During their July 6 meeting, the Borough of Bath Council discussed grant opportunities for signage across the borough. Last month, the borough’s Economic Development Committee proposed adding directional signage for parking as well as historic district signs around the borough’s downtown to encourage more visitors and enhance their experience. 

There are several grants available, including Northampton County’s Hotel Tax Grant, that could be used to pay for the signs. Their design and placement were proposed to council during the evening’s meeting. 

Council gave borough manager Brad Flynn permission to apply for the grant. 

“This is something that a lot of municipalities have that we do not,” said Council President Mark Saginario. 

This presentation, he added, would only help improve the borough. 

Councilman Frank Hesch said that the committee is also looking for ways to enhance residential areas as well.

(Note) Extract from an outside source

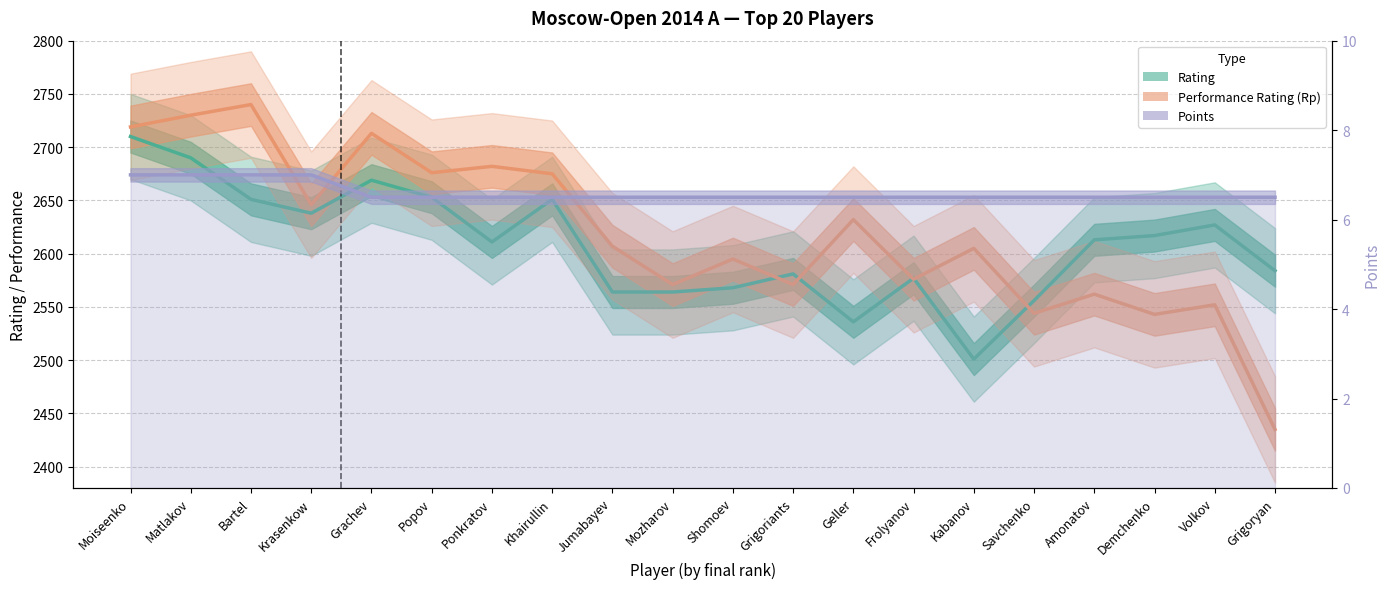

Is it true that Rating equals 2617.0 at Demchenko?

True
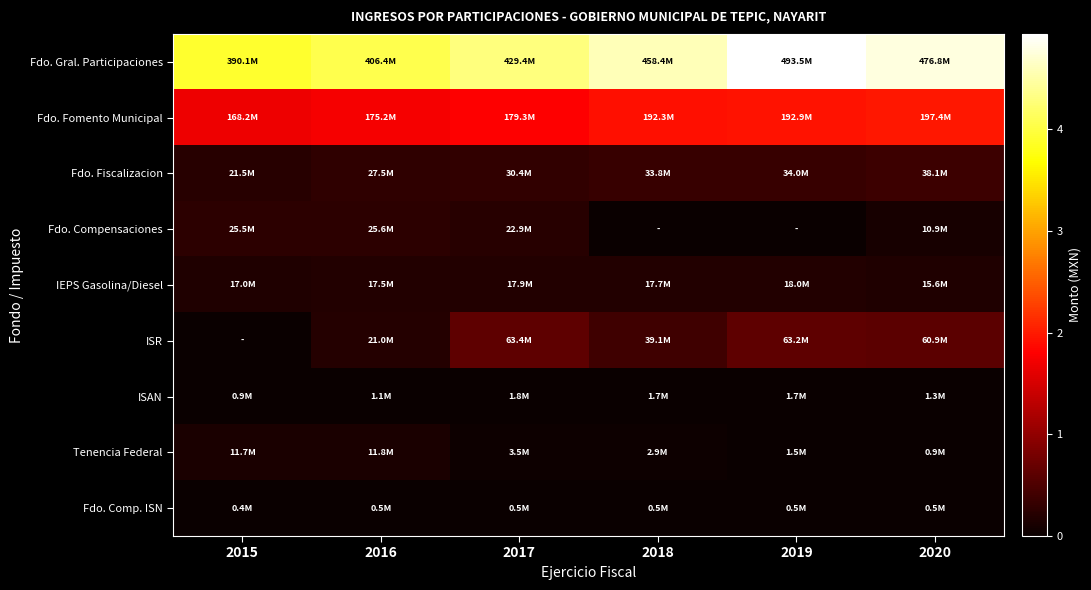

Which series has the widest spread of values?

Fdo. Gral. Participaciones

Councilwoman Carol Bear-Heckman thanked the committee for looking at the borough’s strengths and building off them. 

The Monocacy Creek Watershed Association and member Jose DeJesus also highlighted one of the borough’s strengths: its location along the Monocacy Creek. 

DeJesus announced during the meeting that the association will be holding a creek clean up in the borough on Saturday, August 15 from 9 a.m. until noon at Keystone Park. Any and all volunteers are welcome to attend to help clean up litter along the creek and its surrounding areas. Refreshments, trash bags, and gloves will be provided.

It will be an opportunity, DeJesus said, for volunteers to see the Monocacy Creek in Bath and realize that it extends beyond just Bethlehem. 

“It is really needed,” said Councilman Barry Fenstermaker. “We did something like that a few years ago and I was surprised by the things we pulled out of the creek.”

To register, volunteers can visit the Monocacy Creek Watershed Association Facebook page. 

Finally, council discussed the borough’s landscaping contract. This year, the borough chose to outsource landscaping rather than hire part-time public works employees. 

The decision was a financial one, explained Flynn. Even hiring part-time workers brings with it annual personnel and equipment costs, while outsourcing to a professional landscaper for half the year would save the borough thousands of dollars.

Outsourcing to a full crew of landscapers also helps improve public works’ efficiency by allowing them to focus on other jobs throughout the borough, he explained. This also helped prevent layoffs. 

“Going into COVID…we took aggressive measures to make sure we were not running into layoffs,” Flynn added.

The landscaper is providing lawn care services on a weekly basis until the end of October at nine borough parks and fields (a total of 32 acres). The company provides all materials, equipment, and personnel.